Robust regression model for the Portuguese cohort, relating prevalence of SDRMs (codon position) in treatment-failing patients per drug class versus prevalence of SDRMs in drug-naive patients.

Fig. 1

The linear regression line is shown together with the 95% CI, slope, intercept and R2. SDRMs above or below the 95% CI are labeled with codon position; robust outliers (see Table S1, ) are shown as red circles. (a) Prevalence of each protease inhibitor SDRM in protease inhibitor-treatment-failing patients [i.e. (#protease inhibitor SDRMs in protease inhibitor-treatment-failing patients)/# protease inhibitor-treatment-failing patients, see Table 1] versus prevalence of each protease inhibitor SDRM in drug-naive patients i.e. (#protease inhibitor SDRMs in drug-naive)/# drug-naive patients. (b) Prevalence of each NRTI SDRM in NRTI-treatment-failing patients versus prevalence of each NRTI SDRM in drug-naive patients.

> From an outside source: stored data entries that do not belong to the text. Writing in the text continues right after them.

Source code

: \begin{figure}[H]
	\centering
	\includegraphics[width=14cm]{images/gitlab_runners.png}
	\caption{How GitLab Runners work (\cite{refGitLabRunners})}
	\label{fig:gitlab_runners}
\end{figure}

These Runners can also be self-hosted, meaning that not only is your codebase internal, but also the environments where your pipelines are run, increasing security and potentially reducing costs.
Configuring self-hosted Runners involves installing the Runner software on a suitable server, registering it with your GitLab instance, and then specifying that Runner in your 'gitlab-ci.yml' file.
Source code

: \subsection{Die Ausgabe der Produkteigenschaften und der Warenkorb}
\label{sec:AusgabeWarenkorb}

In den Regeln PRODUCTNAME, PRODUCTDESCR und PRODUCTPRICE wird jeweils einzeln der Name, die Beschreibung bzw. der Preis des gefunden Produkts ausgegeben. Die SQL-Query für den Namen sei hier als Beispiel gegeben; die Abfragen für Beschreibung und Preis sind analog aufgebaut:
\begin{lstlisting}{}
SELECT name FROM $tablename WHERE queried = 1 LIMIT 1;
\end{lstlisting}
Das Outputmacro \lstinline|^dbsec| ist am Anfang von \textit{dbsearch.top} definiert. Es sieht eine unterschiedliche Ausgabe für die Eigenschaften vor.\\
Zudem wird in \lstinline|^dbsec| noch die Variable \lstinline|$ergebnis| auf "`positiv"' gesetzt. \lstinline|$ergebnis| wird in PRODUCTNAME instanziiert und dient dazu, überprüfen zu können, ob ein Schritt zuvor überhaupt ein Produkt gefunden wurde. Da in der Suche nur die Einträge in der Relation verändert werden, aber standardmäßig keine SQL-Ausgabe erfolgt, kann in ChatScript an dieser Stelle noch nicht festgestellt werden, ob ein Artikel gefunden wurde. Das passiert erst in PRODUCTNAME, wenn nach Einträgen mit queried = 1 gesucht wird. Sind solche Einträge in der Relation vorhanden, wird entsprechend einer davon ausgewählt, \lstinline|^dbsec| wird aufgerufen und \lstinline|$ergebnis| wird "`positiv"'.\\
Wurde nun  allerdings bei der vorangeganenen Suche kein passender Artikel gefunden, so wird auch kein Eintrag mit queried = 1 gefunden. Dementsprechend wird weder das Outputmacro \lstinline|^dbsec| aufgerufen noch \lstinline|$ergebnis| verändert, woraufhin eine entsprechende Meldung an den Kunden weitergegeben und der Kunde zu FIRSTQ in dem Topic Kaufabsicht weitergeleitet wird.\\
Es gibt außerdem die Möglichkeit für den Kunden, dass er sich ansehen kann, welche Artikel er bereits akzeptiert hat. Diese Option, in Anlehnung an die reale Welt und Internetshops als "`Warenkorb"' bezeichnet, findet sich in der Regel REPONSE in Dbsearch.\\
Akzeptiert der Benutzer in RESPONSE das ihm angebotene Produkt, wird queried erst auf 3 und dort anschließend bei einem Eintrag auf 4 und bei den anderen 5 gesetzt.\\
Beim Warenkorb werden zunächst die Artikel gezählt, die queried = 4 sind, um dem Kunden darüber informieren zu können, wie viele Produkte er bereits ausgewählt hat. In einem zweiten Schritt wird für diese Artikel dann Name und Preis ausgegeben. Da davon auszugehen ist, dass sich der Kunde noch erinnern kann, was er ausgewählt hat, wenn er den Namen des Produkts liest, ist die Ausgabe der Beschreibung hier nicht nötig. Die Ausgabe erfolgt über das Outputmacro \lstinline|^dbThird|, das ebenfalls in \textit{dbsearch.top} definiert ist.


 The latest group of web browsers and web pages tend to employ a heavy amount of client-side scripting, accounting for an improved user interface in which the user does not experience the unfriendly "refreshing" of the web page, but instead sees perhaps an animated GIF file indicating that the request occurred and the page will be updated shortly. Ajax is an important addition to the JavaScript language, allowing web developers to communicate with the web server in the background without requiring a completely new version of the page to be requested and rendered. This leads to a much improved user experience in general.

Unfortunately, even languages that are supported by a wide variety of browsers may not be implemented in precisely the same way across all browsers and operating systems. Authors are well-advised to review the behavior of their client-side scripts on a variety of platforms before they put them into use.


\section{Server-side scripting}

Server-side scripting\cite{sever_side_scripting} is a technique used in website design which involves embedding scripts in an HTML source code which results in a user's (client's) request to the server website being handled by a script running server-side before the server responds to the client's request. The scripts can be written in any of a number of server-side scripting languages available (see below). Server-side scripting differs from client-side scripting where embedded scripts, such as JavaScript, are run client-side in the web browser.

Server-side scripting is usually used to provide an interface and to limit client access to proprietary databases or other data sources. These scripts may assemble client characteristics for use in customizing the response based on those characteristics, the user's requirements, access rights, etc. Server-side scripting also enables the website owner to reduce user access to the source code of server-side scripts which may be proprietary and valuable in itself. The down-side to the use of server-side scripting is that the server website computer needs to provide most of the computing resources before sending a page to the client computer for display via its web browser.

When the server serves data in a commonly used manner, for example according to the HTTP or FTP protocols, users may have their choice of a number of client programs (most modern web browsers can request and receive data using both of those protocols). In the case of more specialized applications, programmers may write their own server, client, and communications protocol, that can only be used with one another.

T215Y/F and T215Rev are shown in green but were taken together (T215) for the linear regression. (c) Prevalence of each NNRTI SDRM in NNRTI-treatment-failing patients versus prevalence of each NNRTI SDRM in drug-naive patients. CI, confidence interval; DN, drug-naive individuals; NNRTI, nonnucleoside reverse transcriptase inhibitors; NNRTI-TR, patients failing a NNRTI-containing treatment; NRTI, nucleoside reverse transcriptase inhibitors; NRTI-TR, patients failing a NRTI-containing treatment; SDRM, surveillance drug resistance mutations; PI, protease inhibitor; PI-TR, patients failing a PI-containing treatment.